Professor Roberts says although CLL cells are slow to proliferate, they accumulated inexorably in the body and, in some patients, result in large tumours that could not be adequately combated with standard treatments.

“High levels of Bcl-2 protect the leukaemia cells from dying when using standard treatments,” Professor Roberts said. “ABT-199 selectively targets the interaction responsible for keeping the leukaemia cells alive and, in many cases, we’ve seen the cancerous cells simply melt away.

“Eighty-four per cent of patients experienced remission after treatment with ABT-199, despite their disease having failed an average of four prior treatment regimens,” he said. “The patients on the trial were typically incurable, with an average life expectancy of up to 18 months. To see complete cancer clearance in nearly one-quarter of these patients, after taking this non-chemotherapy treatment on its own, is incredibly encouraging.”

A Melbourne first

Professor Roberts says it is an important trial and drug for Australia. “We are very happy that our involvement in the discovery has meant that Melbourne patients are some of the first people in the world to benefit from the treatment,” he said.

“Trials are going on around the world now to establish just how important this new drug may be for patients with CLL.”

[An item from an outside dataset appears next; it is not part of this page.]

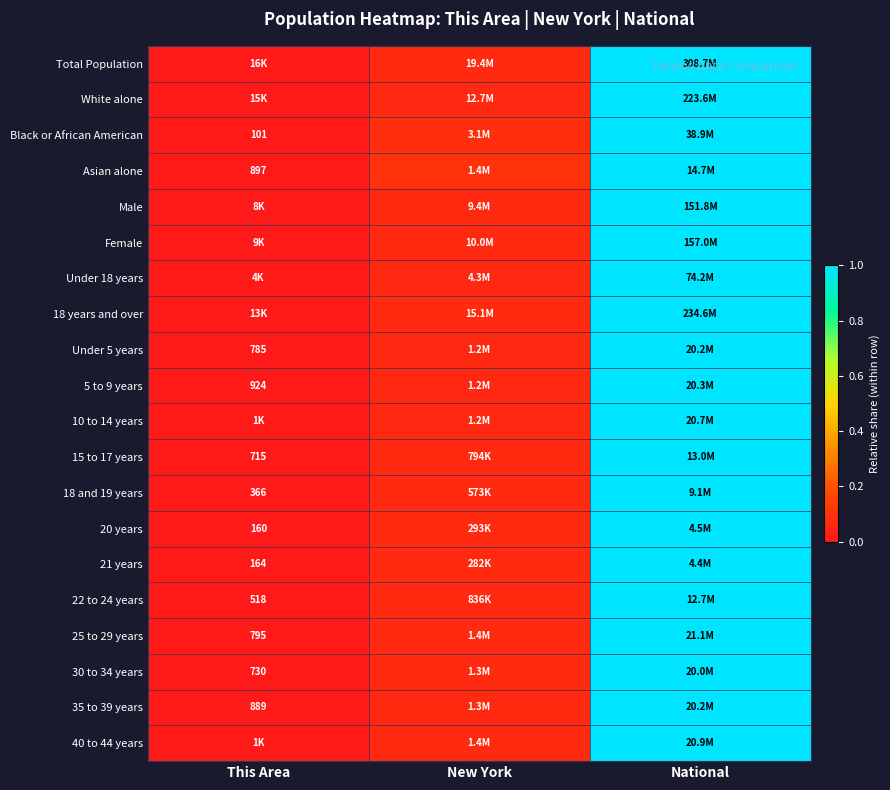

Is it true that 30 to 34 years equals 1.4 at National?

False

Potential for future anti-cancer treatments

Studies have suggested the Bcl-2 ‘survival instinct’ may play a role in other cancers, and preclinical testing has suggested drugs that target Bcl-2 could be used to treat other blood cancers, or used in combination with existing treatments to improve treatments for breast, lung and prostate cancers.

The project is an important example of how three Melbourne organisations can collaborate as members of the Victorian Comprehensive Cancer Centre to drive the next generation of improvements in the prevention, detection and treatment of cancer.